Scope and consequences of peptic ulcer disease. How important is asymptomatic Helicobacter pylori infection?

H pylori infection is so common as to seem ubiquitous in many areas of the world. Transmission is believed to be primarily person to person. The pathogen invariably damages the gastric mucosa, resulting in both structural and functional abnormalities. It causes histologic gastritis and is critical in the pathogenesis of the gastritis-associated diseases, namely, gastric ulcer, duodenal ulcer, gastric adenocarcinoma, and primary gastric lymphoma. Elimination of the infection results in healing of gastritis and cure of peptic ulcer disease.

Recognizing peptic ulcer disease. Keys to clinical and laboratory diagnosis.

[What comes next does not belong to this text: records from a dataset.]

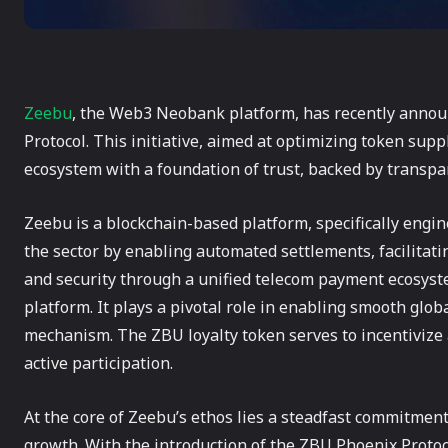
Zeebu
, the Web3 Neobank platform, has recently annou
Protocol. This initiative, aimed at optimizing token su
ecosystem with a foundation of trust, backed by transpa
Zeebu is a blockchain-based platform, specifically engin
the sector by enabling automated settlements, facilitati
and security through a unified telecom payment ecosys
platform. It plays a pivotal role in enabling smooth glob
mechanism. The ZBU loyalty token serves to incentivize
active participation.
At the core of Zeebu’s ethos lies a steadfast commitment
growth. With the introduction of the ZBU Phoenix Protoc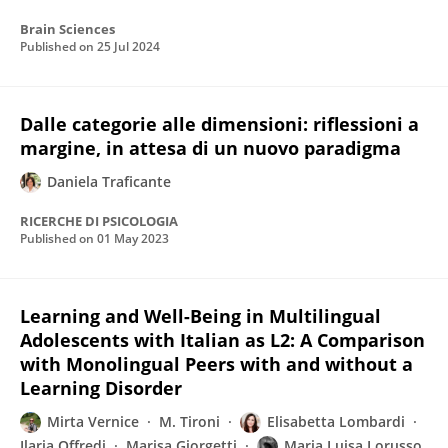
Brain Sciences
Published on
25 Jul 2024
Dalle categorie alle dimensioni: riflessioni a
margine, in attesa di un nuovo paradigma
Daniela Traficante
RICERCHE DI PSICOLOGIA
Published on
01 May 2023
Learning and Well-Being in Multilingual
Adolescents with Italian as L2: A Comparison
with Monolingual Peers with and without a
Learning Disorder
Mirta Vernice
M. Tironi
Elisabetta Lombardi
Ilaria Offredi
Marisa Giorgetti
Maria Luisa Lorusso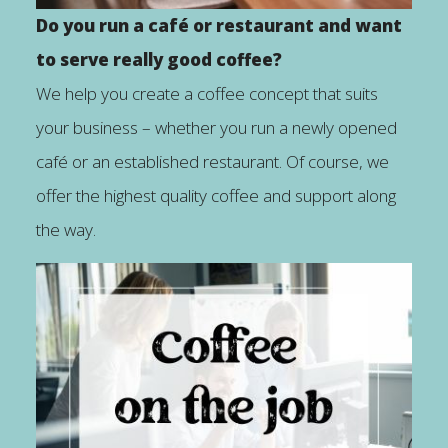
Do you run a café or restaurant and want
to serve really good coffee?
We help you create a coffee concept that suits
your business – whether you run a newly opened
café or an established restaurant. Of course, we
offer the highest quality coffee and support along
the way.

An algorithmic approach to evaluation of dyspepsia or abdominal discomfort begins with differentiation between peptic ulcer disease and gastroesophageal reflux disease as well as recognition of alarm signs and symptoms for gastric cancer, which are indications for early endoscopy. In the absence of alarm symptoms, most patients should undergo noninvasive testing for H pylori infection with a serologic, urea breath, or stool antigen test. Factors to consider in selection of appropriate testing include reliability, specificity, sensitivity, cost, and local access and expertise. As a general rule, physicians should choose a test that has the best accuracy for the level of testing expertise available. The basic principle underlying testing for H pylori is that patients should not undergo testing unless the physician is willing to treat on the basis of a positive test result. In patients who receive treatment, confirmation of cure is important for preventing further morbidity and reducing risk of transmission of infection.

Practical advice on eradicating Helicobacter pylori infection.

Peptic ulcer disease associated with H pylori infection is curable. The important factors in selecting therapy are efficacy of eradication, prevention of resistance, avoidance or minimization of adverse effects, patient compliance, and cost. The most effective regimens include a bismuth preparation or antisecretory drug (proton pump inhibitor or H2 receptor antagonist) plus two antibiotics administered for 14 days. Dual-drug therapies are not recommended. Triple-drug regimens are more likely to eradicate H pylori and less likely to generate resistant strains among surviving organisms. In general, cure of the infection should be confirmed 4 weeks after completion of the treatment. Antibiotic resistance is an important consideration in choosing therapy, and patients should be taught the importance of compliance. When treatment fails, antibiotic combinations should not be repeated. Considerations for anti-H pylori treatment in a managed care environment mirror those for good medical practice in general, with special attention to stringent cost-control or outcomes-driven measures.